実家
目がさめると随分昔から見慣れた天井であった。ここは屋敷の自分の部屋だ。やや部屋が狭く思えるのは自分が成長したからか。窓から光が差していた。視界の端に映る目やにがなかなか取れない。
「キルヴィ?入りますよ」
ラタン姉が扉を開け入ってくる。姿は僕より少しだけ歳上な感じの、いつも通りのラタン姉であった。
ああ、なんだ。僕は母さんが死んでからも屋敷で過ごしていたんだったっけ。それならば今見た夢の話でもラタン姉に話そうか。随分と長く、えらく現実味のあった話だったし。
「おはよう。なんだか不思議な夢を見たよ。長い旅をしたと思ったら化物扱いされて、町や兵隊さんをすごい力でやっつけちゃうの」
そう説明すると怪訝そうな顔になり、遠慮なく頬をつねられた。痛い。
「改めておはようですキルヴィ。目は覚めましたか?」
眉間に皺を寄せた笑顔でそう言ってくるラタン姉。バッチリと目は覚めた。なぜか精神年齢が退行してしまっていたようだ。
「いてて……おかげさまで。久々の我が家で気が緩んでたよ」
夢などではない。僕は実際にこの世界を旅して回ってきたし、化物扱いもされた。
そしてこの手で多くの命を奪い、アムストルという町を跡形もなく消し飛ばして今ここにいる。それは夢ではない。夢と片付けてはいけない。

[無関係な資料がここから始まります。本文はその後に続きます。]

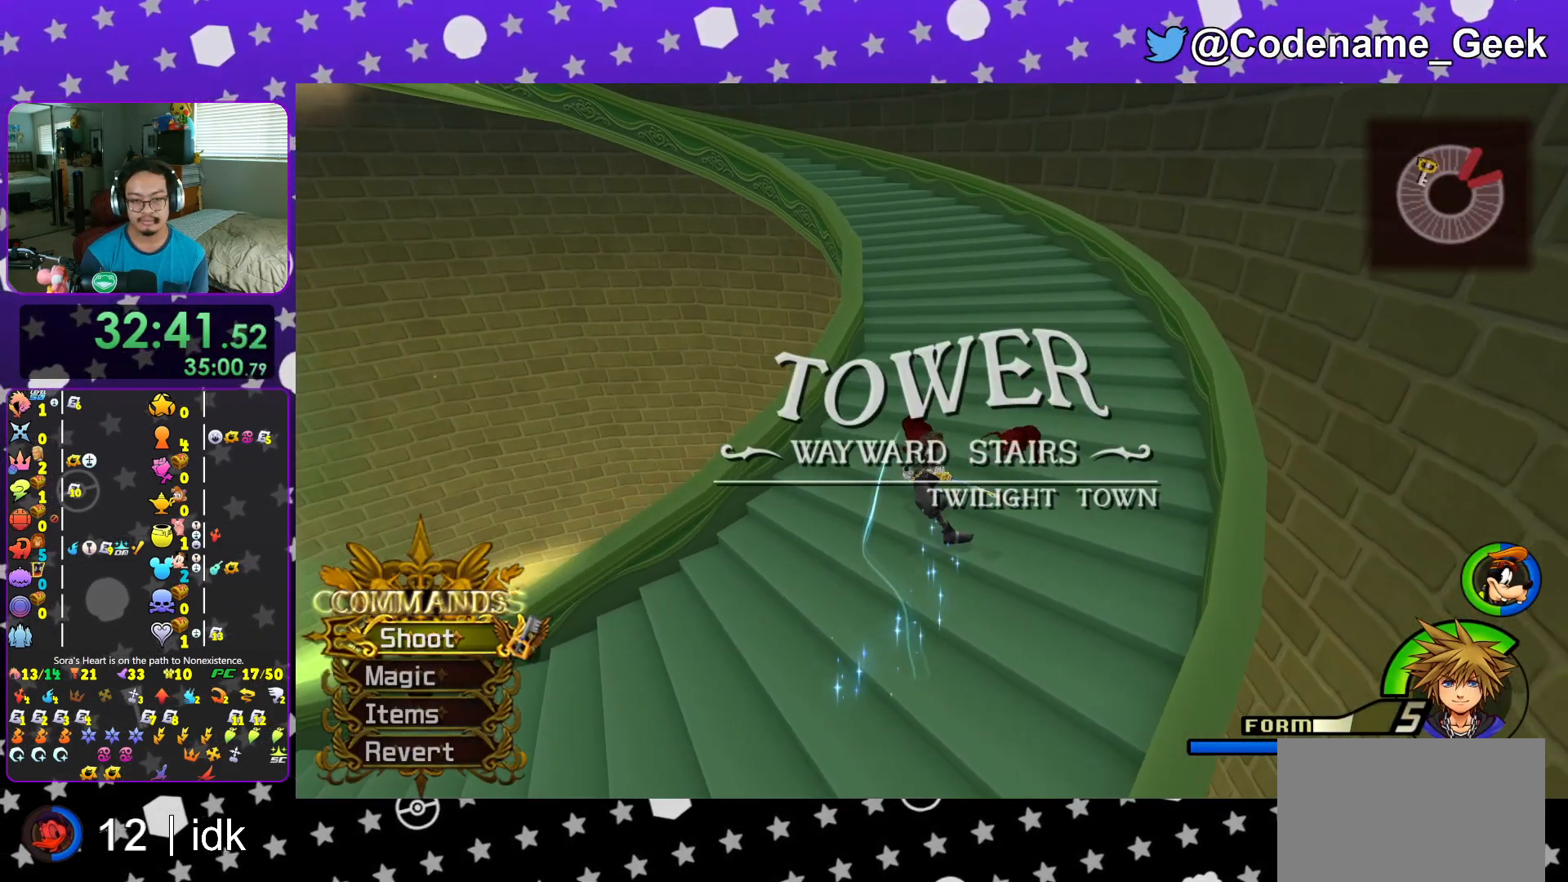
{"buttons": ["A"], "left_stick": "right", "right_stick": "left", "events": [[167, "A", "down"], [167, "R1", "down"], [217, "left_stick", "right"], [300, "A", "up"], [317, "R1", "up"], [367, "A", "down"]]}
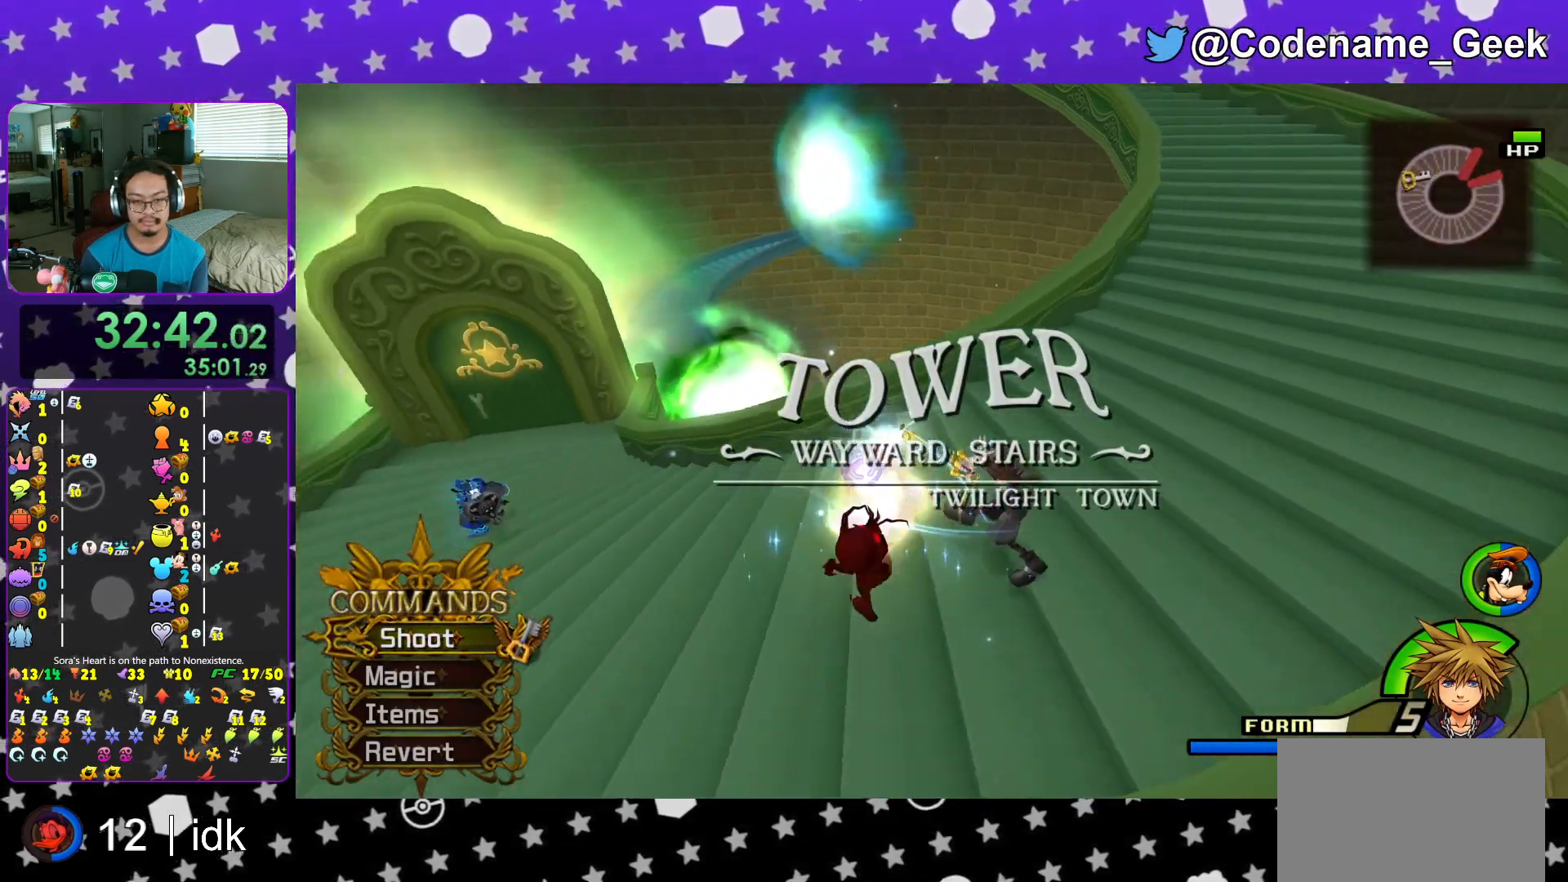
{"buttons": [], "left_stick": "right", "right_stick": "left", "events": [[16, "A", "up"], [100, "A", "down"], [250, "A", "up"], [333, "A", "down"], [467, "A", "up"]]}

全て、この世界で起きたこと。僕が辿ってきたこの世界における歴史。
「全く、突然姿がなくなったからどうしたのかと思いきや、大きくなって戻ってくるなんて……いったい何があったというんですか」
おぼろげな記憶ではあるが、お守りの指輪をしてから僕は大きくなった。これを起因に何かが起きたのだろうと指輪をはめ直したり調べたりしてみるも、なんの変哲も無いふつうの指輪であった。
「無事だったから良かったものの、また1人で無茶をして……お姉ちゃん心臓がいくつあっても足りないです。もう怒りよりも呆れ、呆れよりも諦めに近いのです」
ぶちぶちと小言を言われる。今回に関しては僕だって意図してやったわけではないので理不尽に思えるが前科があるので大人しくその言葉を受け止めておく。
「それにしても、短期間で縮地よりもさらに便利な技を覚えるなんてMAP機能は本当に底が見えないですね。まさかこの屋敷まで一回で帰れるなんて」
ある程度気が晴れたのか、それとも反省していると見られたのか。ラタン姉は小言から僕の新しい力を褒める方へとシフトする。
この拠点まで一気に帰ることができる大型の縮地、これからは転移と呼ぶことにするが、これが暴発したことこそ、僕がアムストルの町まで一瞬で帰ったタネであった。
もっとも、事前に登録した場所でなければ飛ぶことはできないし続けて何度もというわけにもいかない。短時間のうちに連続して2回も使えば、おおよそ半日後にはMAP機能が使用不可になってしまうようなとっておきの大技なのだ。使ったのがレベルアップ前だったので1回で機能が落ちてしまっていた、という傍迷惑な暴発である。アムストルの町も無くなってしまったので、登録地点からは外している。今登録してあるのはこの屋敷とスフェンの2つだけにしてある。
また、この転移は例え手を繋いでいたとしても一緒に行けるとは限らないということも、スフェンの町との往復で発見したことである。あらかじめ飛ぶ対象を自分で設定しなければ連れて行くこと、持って行くことができないのだ。流石に衣類や手荷物に関しての判定は人にまとめられているので、裸でその場におどり出るみたいなことはない。
その時、僕達を呼ぶスズちゃんの声が廊下から聞こえてきた。その声に自分の頭をコツンと叩いてみせるラタン姉。
「あ、そうでした。ご飯ができたから呼びにきたんでした。行きますよキルヴィ、皆待っているのです」
着替えもまだな僕の手を引いて皆のいる食堂へ走り出したのであった。窓の外には雪がチラついていた。